Under the RPS policy, distribution utilities in the country are mandated to procure certain percentage of their supply portfolio from RE capacities – and the NREB has proposed to escalate that to 2.52-percent instead of the 1.0-percent increment annually.
According to Dimalanta, the required RE installations for the Philippines to achieve its RE ambition shall be 5,800 megawatts by 2030; and additional 22,400MW to year 2040.
With that scale of project developments, she emphasized that RE’s share in the mix could climb to 37-percent by 2030; and will surge to 56-percent by 2040.
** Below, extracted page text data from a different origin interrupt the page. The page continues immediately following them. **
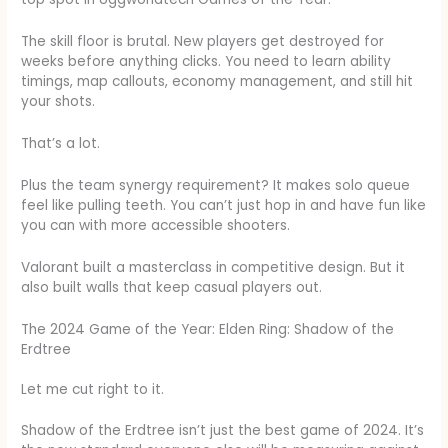
The skill floor is brutal. New players get destroyed for
weeks before anything clicks. You need to learn ability
timings, map callouts, economy management, and still hit
your shots.
That’s a lot.
Plus the team synergy requirement? It makes solo queue
feel like pulling teeth. You can’t just hop in and have fun like
you can with more accessible shooters.
Valorant built a masterclass in competitive design. But it
also built walls that keep casual players out.
The 2024 Game of the Year: Elden Ring: Shadow of the
Erdtree
Let me cut right to it.
Shadow of the Erdtree isn’t just the best game of 2024. It’s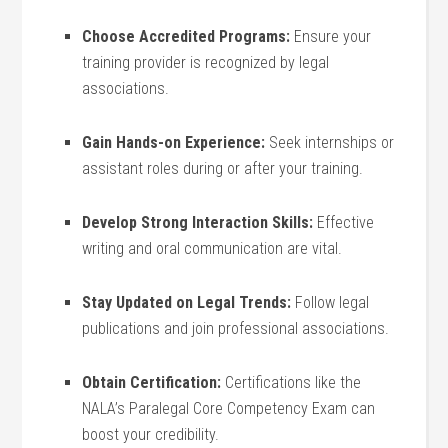
Choose Accredited Programs:
Ensure your
training provider⁢ is recognized ⁢by legal
⁣associations.
Gain Hands-on Experience:
Seek internships ‌or
assistant roles ‌during or after your training.
Develop Strong Interaction Skills:
⁢Effective
‍writing and oral communication are vital.
Stay Updated on‌ Legal Trends:
Follow legal
publications and join professional associations.
Obtain Certification:
Certifications like the
NALA’s Paralegal ‍Core Competency Exam can
boost your credibility.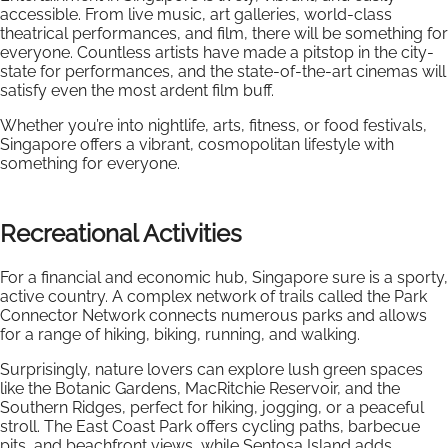
accessible. From live music, art galleries, world-class
theatrical performances, and film, there will be something for
everyone. Countless artists have made a pitstop in the city-
state for performances, and the state-of-the-art cinemas will
satisfy even the most ardent film buff.
Whether you’re into nightlife, arts, fitness, or food festivals,
Singapore offers a vibrant, cosmopolitan lifestyle with
something for everyone.
Recreational Activities
For a financial and economic hub, Singapore sure is a sporty,
active country. A complex network of trails called the Park
Connector Network connects numerous parks and allows
for a range of hiking, biking, running, and walking.
Surprisingly, nature lovers can explore lush green spaces
like the Botanic Gardens, MacRitchie Reservoir, and the
Southern Ridges, perfect for hiking, jogging, or a peaceful
stroll. The East Coast Park offers cycling paths, barbecue
pits, and beachfront views, while Sentosa Island adds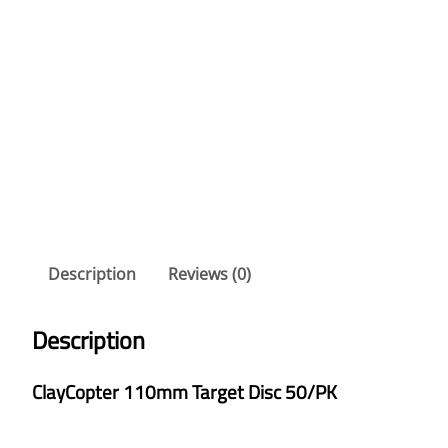
Description
Reviews (0)
Description
ClayCopter 110mm Target Disc 50/PK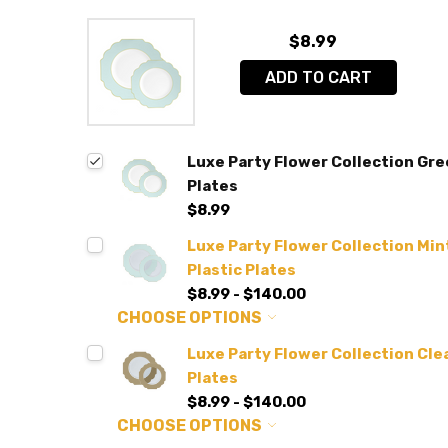
$8.99
ADD TO CART
Luxe Party Flower Collection Gre
Plates
$8.99
Luxe Party Flower Collection Min
Plastic Plates
$8.99 - $140.00
CHOOSE OPTIONS
Luxe Party Flower Collection Clea
Plates
$8.99 - $140.00
CHOOSE OPTIONS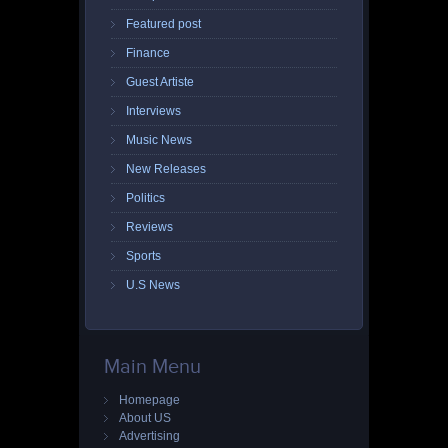
Featured post
Finance
Guest Artiste
Interviews
Music News
New Releases
Politics
Reviews
Sports
U.S News
Main Menu
Homepage
About US
Advertising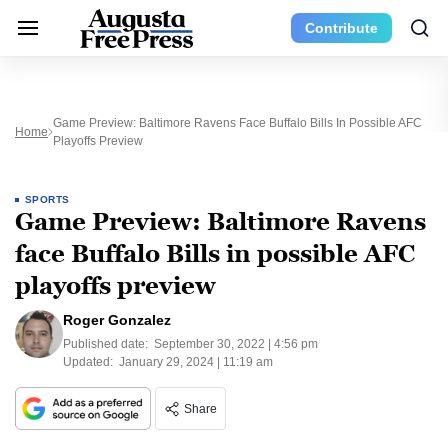
Contribute
Game Preview: Baltimore Ravens Face Buffalo Bills In Possible AFC
Home
Playoffs Preview
SPORTS
Game Preview: Baltimore Ravens
face Buffalo Bills in possible AFC
playoffs preview
Roger Gonzalez
Published date:
September 30, 2022 | 4:56 pm
Updated:
January 29, 2024 | 11:19 am
Share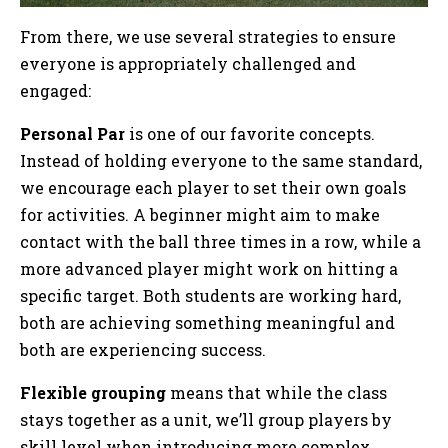
From there, we use several strategies to ensure
everyone is appropriately challenged and
engaged:
Personal Par
is one of our favorite concepts.
Instead of holding everyone to the same standard,
we encourage each player to set their own goals
for activities. A beginner might aim to make
contact with the ball three times in a row, while a
more advanced player might work on hitting a
specific target. Both students are working hard,
both are achieving something meaningful and
both are experiencing success.
Flexible grouping
means that while the class
stays together as a unit, we’ll group players by
skill level when introducing more complex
The NREB chair qualified that if the RPS will be maintained at 1.0-percent, the country’s RE development scenario will remain fledgling – with just a share of 27-percent by 2030; and about 32-percent by 2040.
“If we increase RPS to a certain level higher than 2.0-percent by 2023, knowing that these first two years is sort of the learning curve on RPS for all the mandated participants, we will get to our target, that is if we keep our target at 35% and by using RPS alone,” Dimalanta explained.
She said the share of RE in the country’s power mix needs to be accelerated, as NREB observed that this slowed down in recent years despite the massive promotion being done by developers on these technologies.
“In terms of our review, we realized we are short of that target; and short by a long stretch… we are also aware that the share of RE has been diminishing over the years,” Dimalanta lamented.